Imagine a DSL with a set of keywords, such that { after akeyworrd opens a specific kind of block, Thus, we would have
location { //this is a location
}
character { //this is a character block
}
Additionally, a { NOT preceded by a keyword, would open a nested block of the same type.
location { //this is a location block
{ //this is a location block inside a location block
}
}
character { //this is a character block
{ //this is a character block inside a character block
}
}
location { //this is a location { // and this is a location inside a location } }
/Now, imagine that each keyword-block pushes a new context with wildly different rules (the script valid inside a location block is disjoint from the script valid in a character block. And it’s relevant to me to be able to know the level of nesting for plugin functionality.
Now, this could be very easily achieved if we could say:
anonymous_block: #this context will always be included, never pushed or set.
- match: (?<!{{keyword}}){'
scope: punctuation.section.braces
push: ITSELF
And that the parser would substitute for ITSELF whatever the context we’re in: when it’s included in a character context, character would be substituted for ITSELF, when in location, location, and so on, which obviously is less maintainable and scales worse with the complexity of the DSL…

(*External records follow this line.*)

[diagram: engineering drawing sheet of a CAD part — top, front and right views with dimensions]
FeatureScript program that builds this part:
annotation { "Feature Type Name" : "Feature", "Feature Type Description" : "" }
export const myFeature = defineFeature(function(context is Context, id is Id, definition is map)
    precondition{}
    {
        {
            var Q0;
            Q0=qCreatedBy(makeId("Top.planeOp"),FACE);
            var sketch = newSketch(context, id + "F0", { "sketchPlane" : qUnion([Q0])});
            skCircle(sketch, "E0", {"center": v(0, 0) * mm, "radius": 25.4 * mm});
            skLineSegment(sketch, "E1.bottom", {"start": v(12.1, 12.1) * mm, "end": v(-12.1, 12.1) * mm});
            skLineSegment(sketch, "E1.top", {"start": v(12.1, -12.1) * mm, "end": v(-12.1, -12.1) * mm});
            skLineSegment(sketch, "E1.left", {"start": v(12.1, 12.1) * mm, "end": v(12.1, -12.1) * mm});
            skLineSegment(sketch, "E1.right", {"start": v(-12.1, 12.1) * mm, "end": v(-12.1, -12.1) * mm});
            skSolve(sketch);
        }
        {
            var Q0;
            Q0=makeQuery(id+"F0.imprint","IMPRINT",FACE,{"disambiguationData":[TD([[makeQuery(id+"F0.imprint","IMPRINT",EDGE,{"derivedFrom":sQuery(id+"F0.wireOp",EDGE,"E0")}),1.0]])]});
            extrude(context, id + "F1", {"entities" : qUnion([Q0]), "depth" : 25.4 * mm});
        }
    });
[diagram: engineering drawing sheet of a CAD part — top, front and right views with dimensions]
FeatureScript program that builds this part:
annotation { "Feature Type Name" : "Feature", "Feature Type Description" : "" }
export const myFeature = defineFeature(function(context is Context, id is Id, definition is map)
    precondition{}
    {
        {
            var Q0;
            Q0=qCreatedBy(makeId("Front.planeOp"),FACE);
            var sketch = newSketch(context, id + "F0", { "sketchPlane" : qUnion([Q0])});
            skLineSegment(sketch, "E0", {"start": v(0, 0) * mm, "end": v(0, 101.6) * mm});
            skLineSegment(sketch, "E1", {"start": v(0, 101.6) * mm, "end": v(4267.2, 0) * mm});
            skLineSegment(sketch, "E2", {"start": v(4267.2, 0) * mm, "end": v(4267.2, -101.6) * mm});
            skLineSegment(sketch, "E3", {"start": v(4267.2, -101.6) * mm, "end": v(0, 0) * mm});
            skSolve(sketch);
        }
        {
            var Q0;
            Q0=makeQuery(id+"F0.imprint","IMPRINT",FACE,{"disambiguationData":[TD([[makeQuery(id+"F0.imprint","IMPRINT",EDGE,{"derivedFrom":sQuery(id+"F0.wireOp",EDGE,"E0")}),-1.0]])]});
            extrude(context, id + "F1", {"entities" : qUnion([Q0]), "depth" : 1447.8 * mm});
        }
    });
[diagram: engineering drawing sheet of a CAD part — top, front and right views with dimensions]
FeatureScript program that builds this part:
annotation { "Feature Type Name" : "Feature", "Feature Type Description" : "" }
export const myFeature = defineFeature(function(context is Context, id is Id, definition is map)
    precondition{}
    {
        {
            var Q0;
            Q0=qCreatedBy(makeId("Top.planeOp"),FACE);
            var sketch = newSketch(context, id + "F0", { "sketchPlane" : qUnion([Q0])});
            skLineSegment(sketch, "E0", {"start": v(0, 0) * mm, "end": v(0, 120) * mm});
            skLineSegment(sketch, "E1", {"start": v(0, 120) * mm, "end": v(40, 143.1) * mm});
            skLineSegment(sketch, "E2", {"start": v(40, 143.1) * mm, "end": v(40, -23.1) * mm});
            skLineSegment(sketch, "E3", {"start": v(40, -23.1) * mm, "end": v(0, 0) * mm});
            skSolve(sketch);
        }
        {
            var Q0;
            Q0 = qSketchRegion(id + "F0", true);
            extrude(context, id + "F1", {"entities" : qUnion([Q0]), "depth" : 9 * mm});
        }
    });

instead, now I have to have a family of quasi-identical contexts, such as
anonymous_block_inside_character: #this context will always be included, never pushed or set.
- match: (?<!{{keyword}}){'
scope: punctuation.section.braces
push: character
anonymous_block_inside_province: #this context will always be included, never pushed or set.
- match: '(?<!{{keyword}}){'
scope: punctuation.section.braces
push: province
#so on and so forth, one for each keyword.
If I’m not mistaken, this is a functionality present in the tmLanguage format ($self U think is the sintax?). It’d be really nice to have it ported to sublime-syntax.